Seja qual for a época e a geografia, os enredos acabam por ter importantes afinidades: as personagens principais são reis, príncipes e princesas, atormentados por questões dinásticas e por paixões amorosas desencontradas, que após peripécias várias, são subitamente alinhadas nos últimos instantes, permitindo o final feliz requerido pelas convenções da época. Vivaldi limitou-se a recorrer aos libretos em circulação na época, alguns dos quais já tinham sido musicados por outros compositores, e injectou-lhes a sua verve e o seu colorido instrumental.

[“Sento in seno”, de Giustino (1724), por Philippe Jaroussky (contratenor) e Ensemble Matheus, dirigido pelo violinista Jean-Christophe Spinosi, ao vivo na Chapelle de la Trinité, Lyon, 2006]

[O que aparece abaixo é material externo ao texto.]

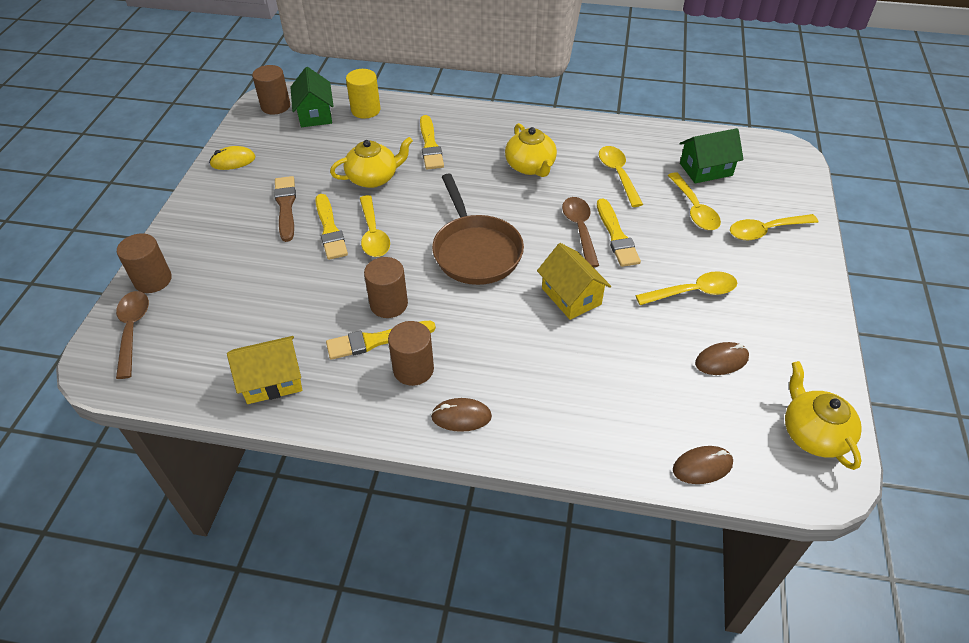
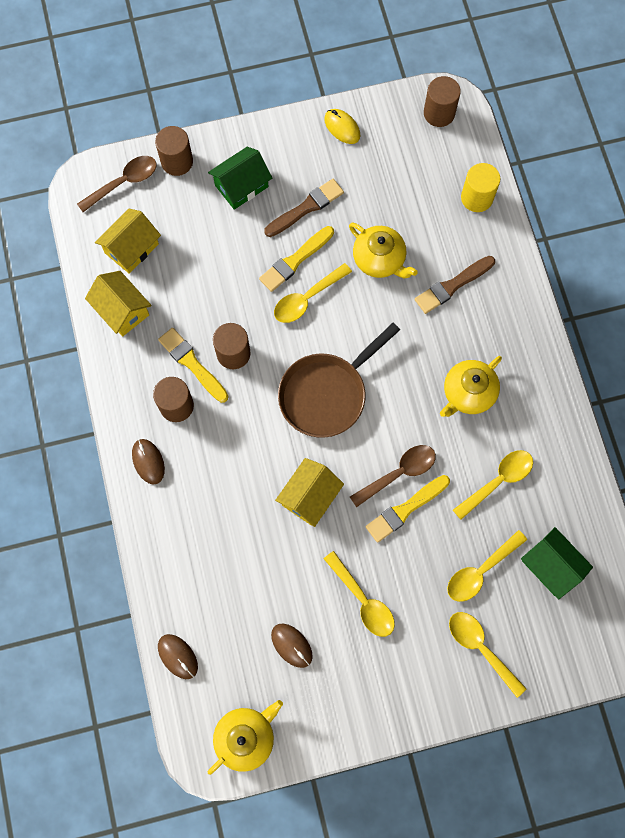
camera: 65 degrees right, 25 degrees up
green house [290,67,333,127] -> green house moved to [208,147,272,210]
yellow brush [420,115,444,169] -> brown brush [415,256,495,314]
none -> yellow house [95,209,161,274]

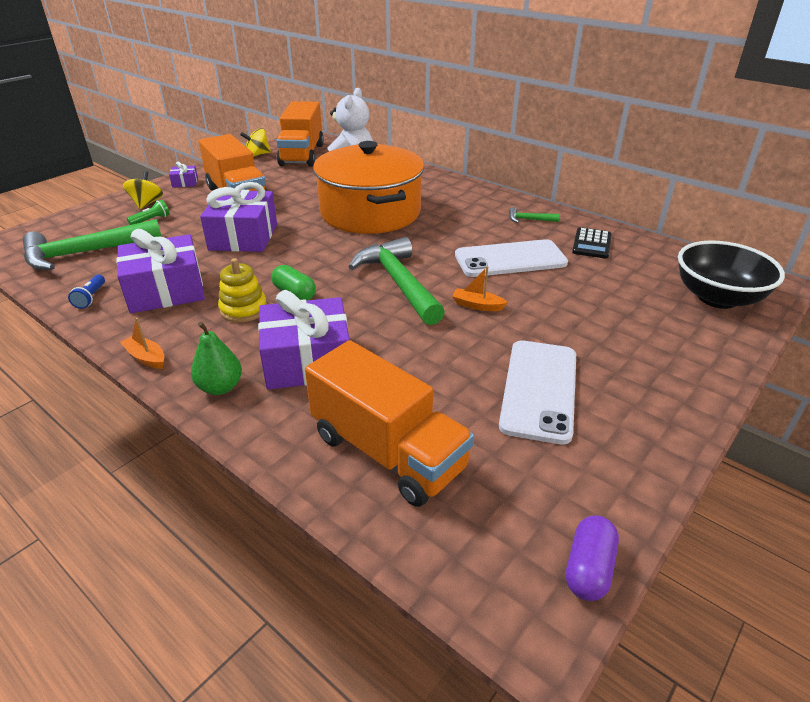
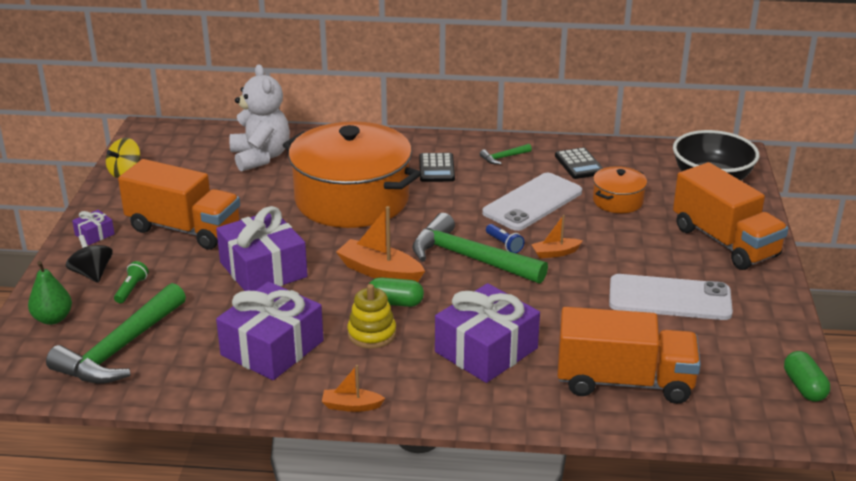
camera: 35 degrees left, 5 degrees down
blue flashlight [68,275,105,309] -> blue flashlight moved to [486,224,524,253]
yellow spinning top [123,171,163,209] -> black spinning top [66,235,113,283]
green pear [191,322,242,395] -> green pear moved to [28,261,72,325]
orange truck [276,101,324,167] -> orange truck moved to [673,162,788,270]
white phone [499,340,576,445] -> white phone turned 60 degrees counterclockwise [609,274,733,320]
purple capsule [566,516,619,601] -> green capsule [784,351,830,402]
none -> orange boat [336,206,425,282]
none -> black calculator [419,153,455,182]
none -> orange pot [593,166,647,213]

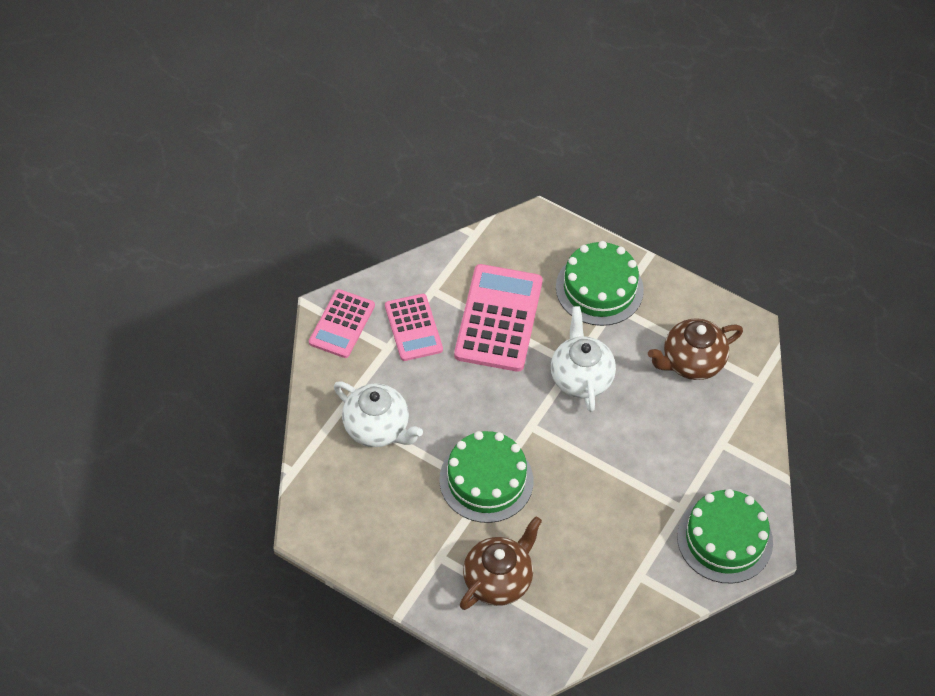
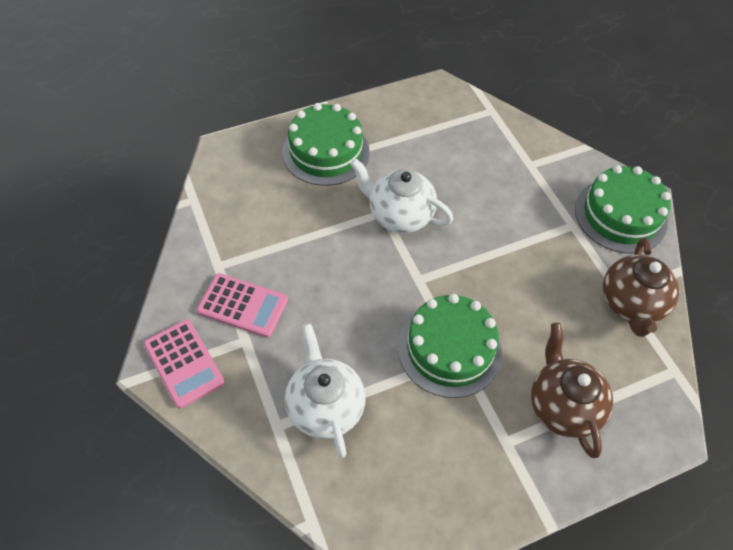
camera: 55 degrees left, 0 degrees up
white teapot [334,382,423,447] -> white teapot turned 90 degrees counterclockwise [285,323,366,458]
pink calculator [454,264,543,372] -> none
brown teapot [648,318,743,380] -> brown teapot moved to [603,237,679,337]

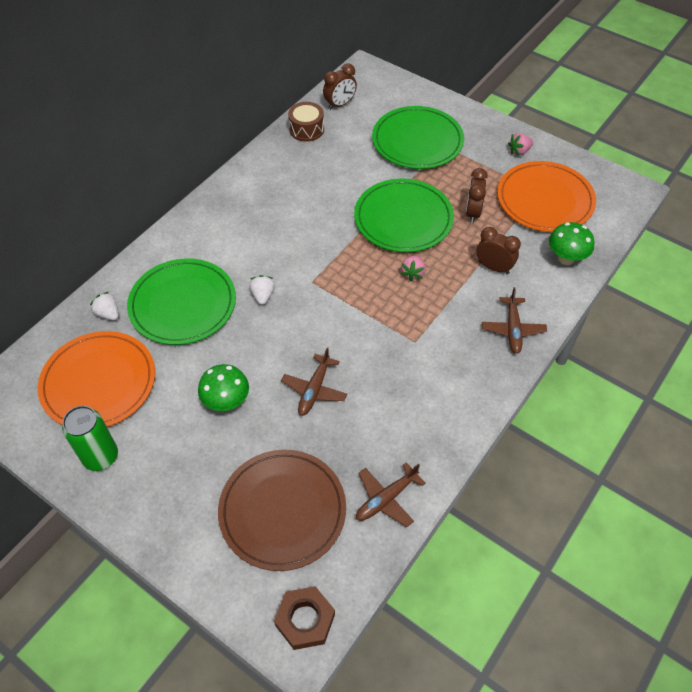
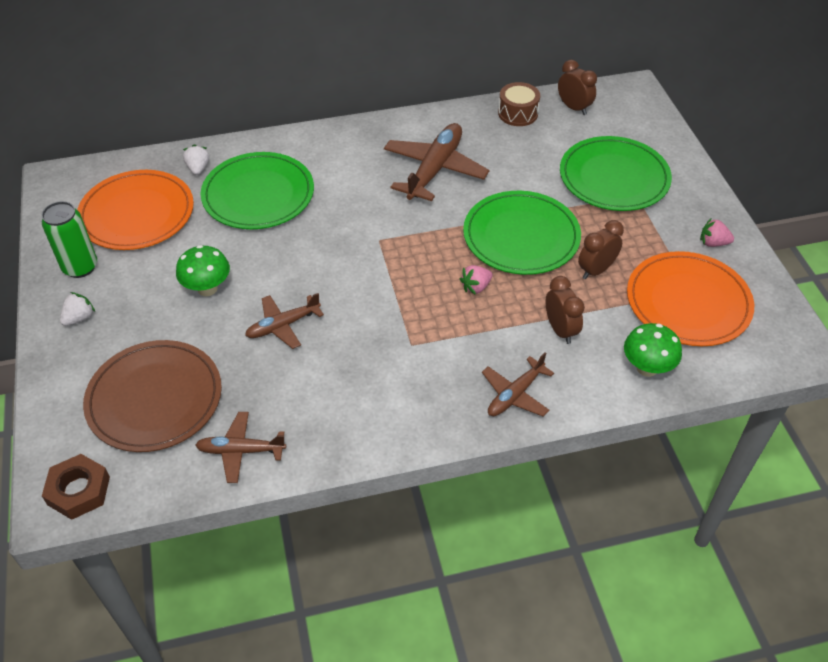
camera: 40 degrees right, 5 degrees down
white strawberry [250,275,275,305] -> white strawberry moved to [60,292,95,326]
brown clock [323,63,357,110] -> brown clock turned 135 degrees counterclockwise [558,60,597,115]
none -> brown plane [384,123,489,201]

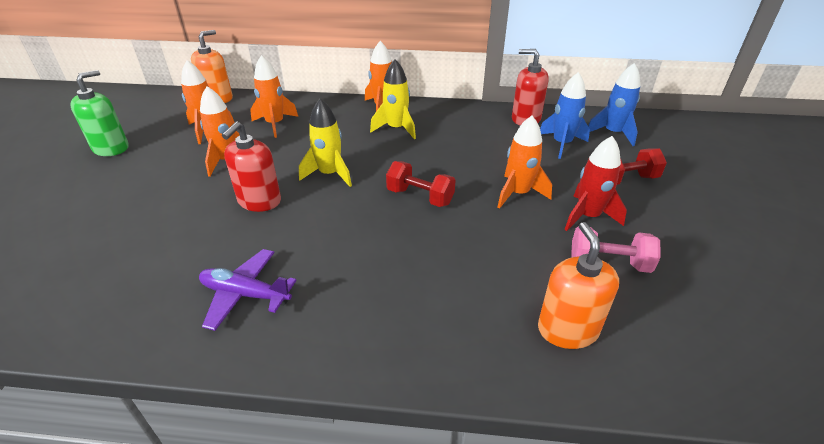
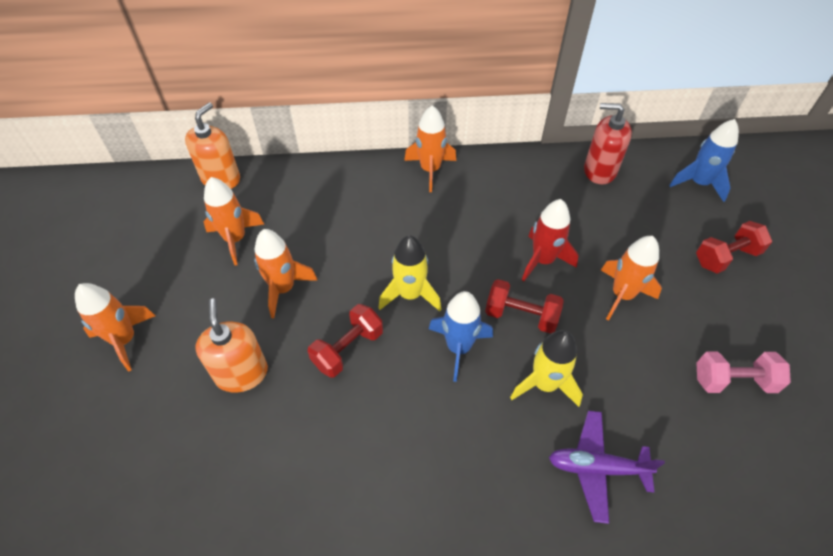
camera: 10 degrees left, 15 degrees up
green soap dispenser [70,70,129,156] -> none
purple plane [199,249,297,331] -> purple plane moved to [549,411,665,524]
red soap dispenser [222,122,281,212] -> red dumbbell [308,304,383,378]
orange rocket [250,55,298,138] -> orange rocket moved to [75,283,155,372]
yellow rocket [370,59,416,139] -> yellow rocket moved to [510,330,583,407]
orange soap dispenser [538,222,619,349] -> orange soap dispenser moved to [195,299,268,393]
blue rocket [540,72,590,159] -> blue rocket moved to [429,291,493,382]
red rocket [564,136,627,231] -> red rocket moved to [522,199,579,281]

A qualidade das suas óperas fez com que a sua fama extravasasse as fronteiras da República de Veneza e Vivaldi começou a atender encomendas de Florença, Mântua, Roma, Milão, Reggio Emilia e Verona. A relação com Mântua não se limitou a uma encomenda: entre 1718 e 1720 Vivaldi desempenhou funções de responsável pela música não-religiosa na corte do príncipe Filipe de Hesse-Darmstadt, que governava o ducado em nome do imperador Habsburgo, mas após apresentar três óperas, regressou a Veneza e à gestão do Teatro Sant’Angelo.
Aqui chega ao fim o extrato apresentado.